▼
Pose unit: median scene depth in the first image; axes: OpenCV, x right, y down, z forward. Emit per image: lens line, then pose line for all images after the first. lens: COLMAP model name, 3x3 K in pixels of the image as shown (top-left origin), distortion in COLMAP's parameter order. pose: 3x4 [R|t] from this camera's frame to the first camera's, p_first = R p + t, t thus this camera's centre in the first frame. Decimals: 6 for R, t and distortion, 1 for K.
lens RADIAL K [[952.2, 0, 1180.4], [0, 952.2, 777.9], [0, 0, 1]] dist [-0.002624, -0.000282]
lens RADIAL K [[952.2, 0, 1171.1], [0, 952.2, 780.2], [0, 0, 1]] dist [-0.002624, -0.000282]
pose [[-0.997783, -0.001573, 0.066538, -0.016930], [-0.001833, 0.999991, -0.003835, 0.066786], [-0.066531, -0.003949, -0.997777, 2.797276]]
▲
▼
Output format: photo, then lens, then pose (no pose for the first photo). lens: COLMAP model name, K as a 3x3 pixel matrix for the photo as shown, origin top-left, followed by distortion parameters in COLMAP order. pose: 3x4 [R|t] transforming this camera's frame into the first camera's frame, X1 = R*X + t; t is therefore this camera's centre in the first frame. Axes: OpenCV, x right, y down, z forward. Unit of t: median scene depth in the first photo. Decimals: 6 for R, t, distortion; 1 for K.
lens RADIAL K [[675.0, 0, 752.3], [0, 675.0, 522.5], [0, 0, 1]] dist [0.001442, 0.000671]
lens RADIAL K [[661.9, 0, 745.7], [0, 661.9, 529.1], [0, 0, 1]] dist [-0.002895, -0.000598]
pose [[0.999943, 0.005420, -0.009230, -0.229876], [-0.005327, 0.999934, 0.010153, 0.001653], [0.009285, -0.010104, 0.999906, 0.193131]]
▲
▼
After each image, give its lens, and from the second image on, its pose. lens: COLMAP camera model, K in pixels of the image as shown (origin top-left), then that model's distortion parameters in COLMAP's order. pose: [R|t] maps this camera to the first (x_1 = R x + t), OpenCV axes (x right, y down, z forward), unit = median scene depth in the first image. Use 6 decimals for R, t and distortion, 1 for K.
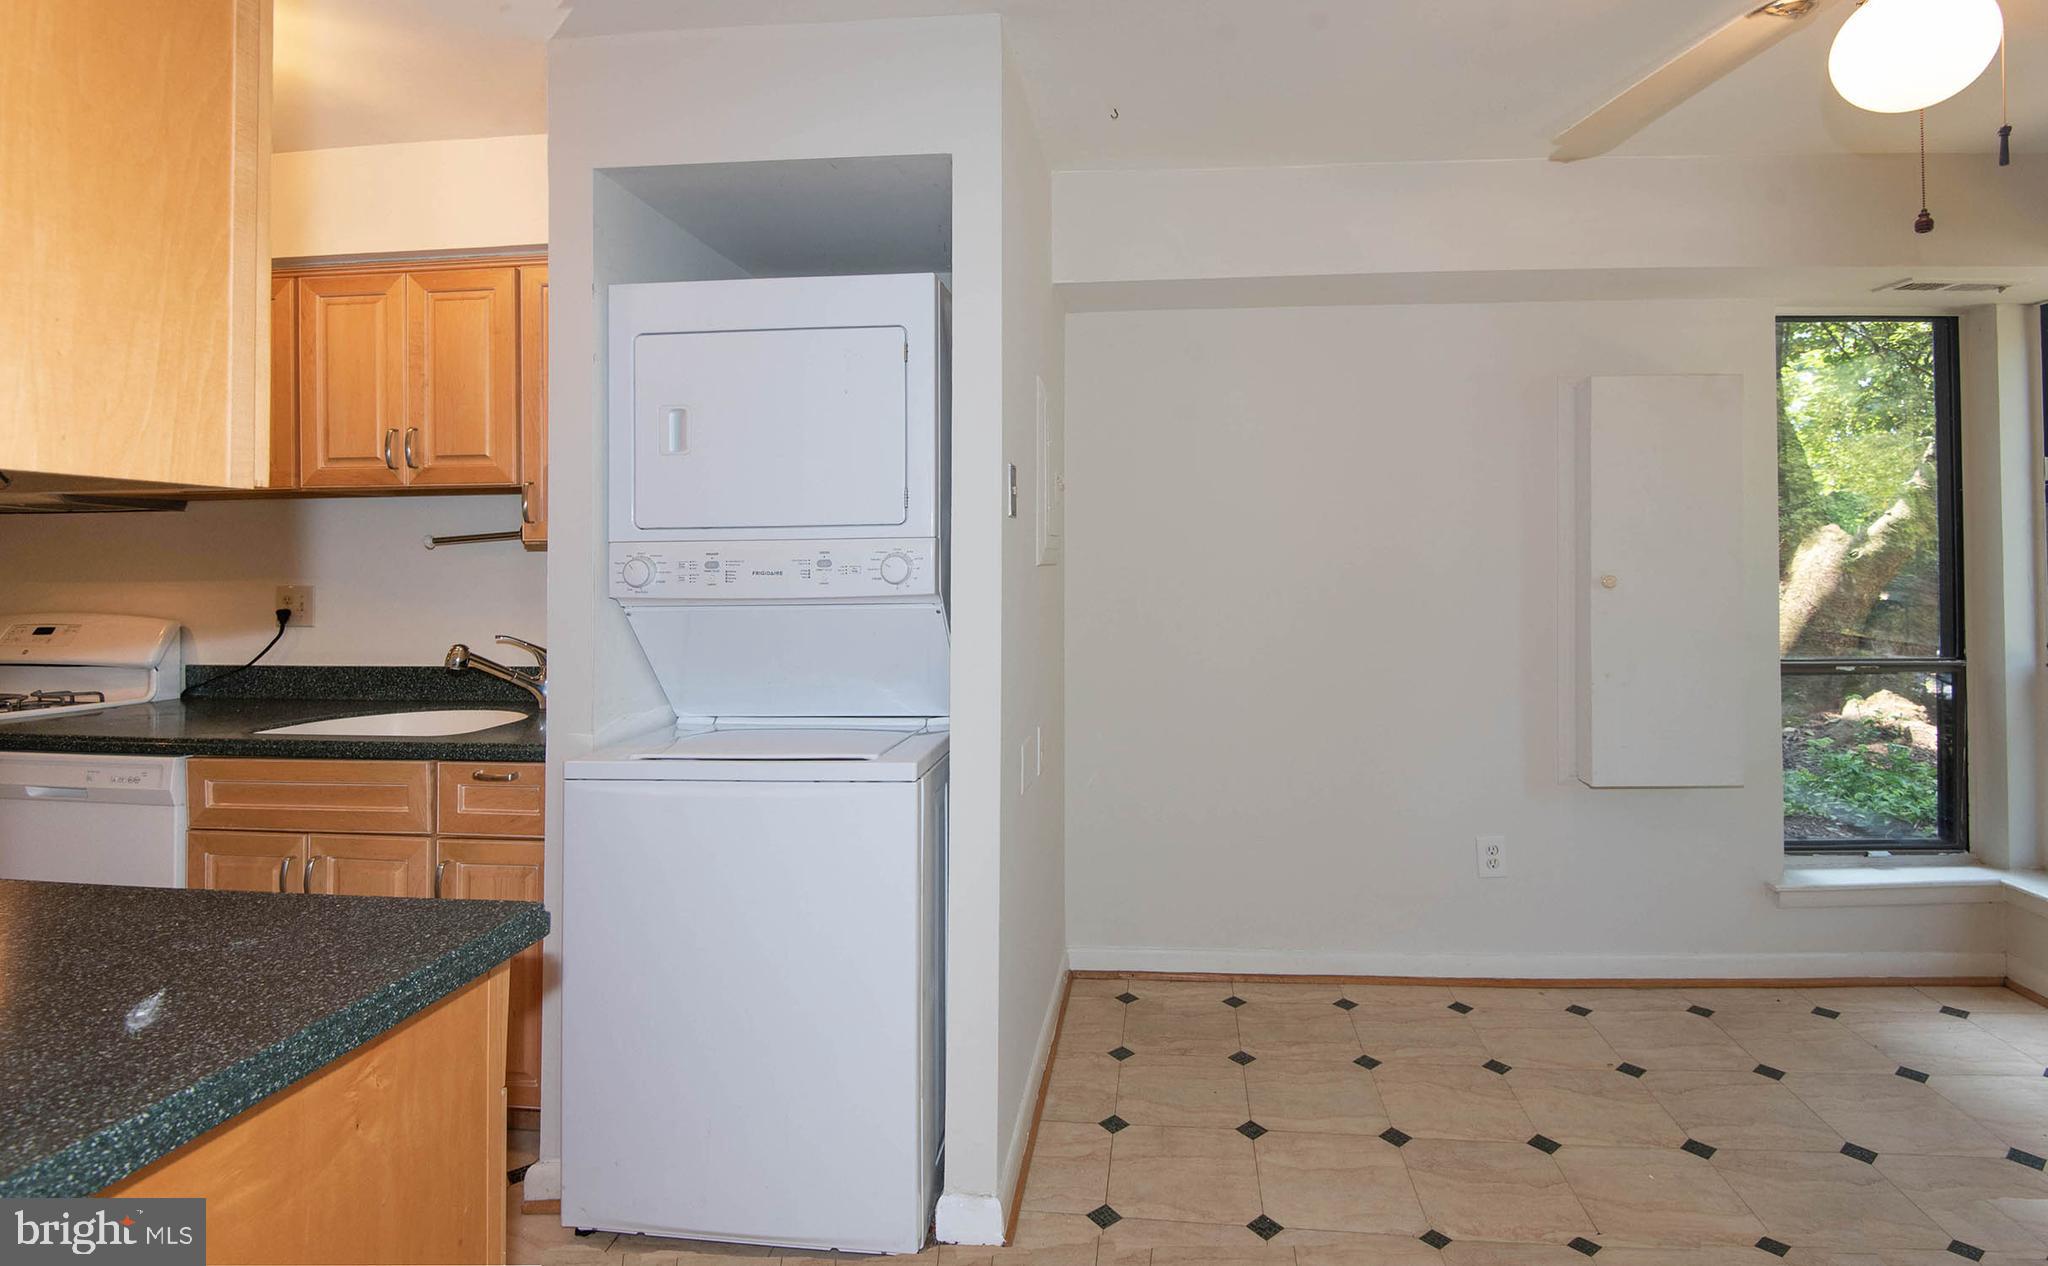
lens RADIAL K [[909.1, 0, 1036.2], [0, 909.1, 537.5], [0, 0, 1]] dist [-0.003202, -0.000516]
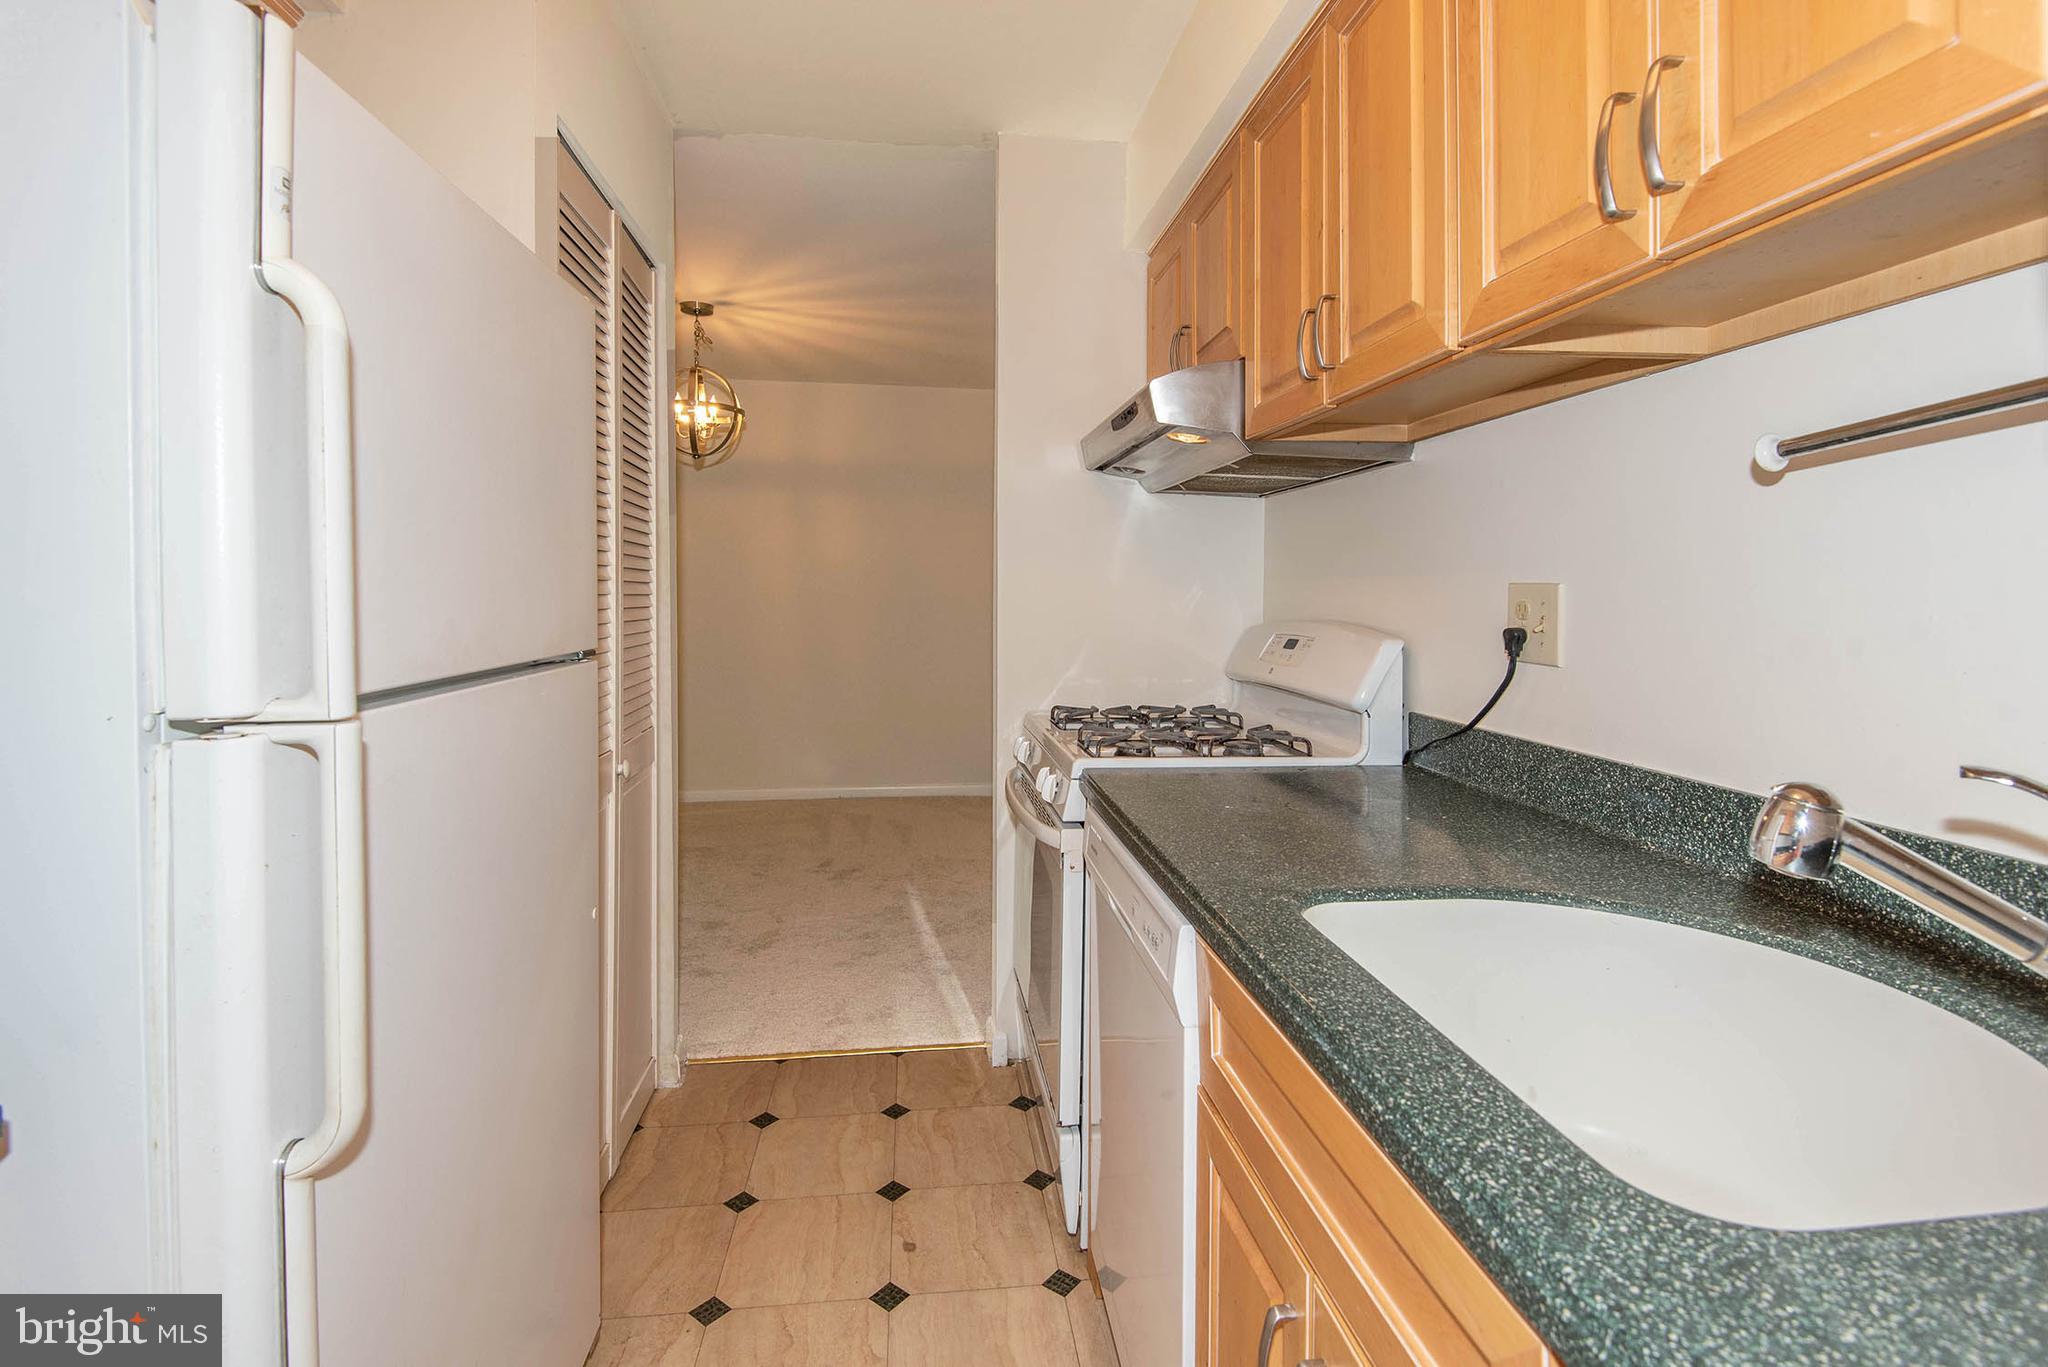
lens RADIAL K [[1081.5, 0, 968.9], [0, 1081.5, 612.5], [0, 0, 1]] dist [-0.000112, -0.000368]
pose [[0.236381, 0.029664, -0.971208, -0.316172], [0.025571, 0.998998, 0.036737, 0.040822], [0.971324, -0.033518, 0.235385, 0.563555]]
▲
--- Your assignment ---
Copy the listing word for word, starting at the line that contains "After each image, give" and ending at the line that contains "-0.033518, 0.235385, 0.563555]]", with both of those lines included. Leave the pictures out of your copy.

--- Answer to the problem ---
After each image, give its lens, and from the second image on, its pose. lens: COLMAP camera model, K in pixels of the image as shown (origin top-left), then that model's distortion parameters in COLMAP's order. pose: [R|t] maps this camera to the first (x_1 = R x + t), OpenCV axes (x right, y down, z forward), unit = median scene depth in the first image. Use 6 decimals for R, t and distortion, 1 for K.
lens RADIAL K [[909.1, 0, 1036.2], [0, 909.1, 537.5], [0, 0, 1]] dist [-0.003202, -0.000516]
lens RADIAL K [[1081.5, 0, 968.9], [0, 1081.5, 612.5], [0, 0, 1]] dist [-0.000112, -0.000368]
pose [[0.236381, 0.029664, -0.971208, -0.316172], [0.025571, 0.998998, 0.036737, 0.040822], [0.971324, -0.033518, 0.235385, 0.563555]]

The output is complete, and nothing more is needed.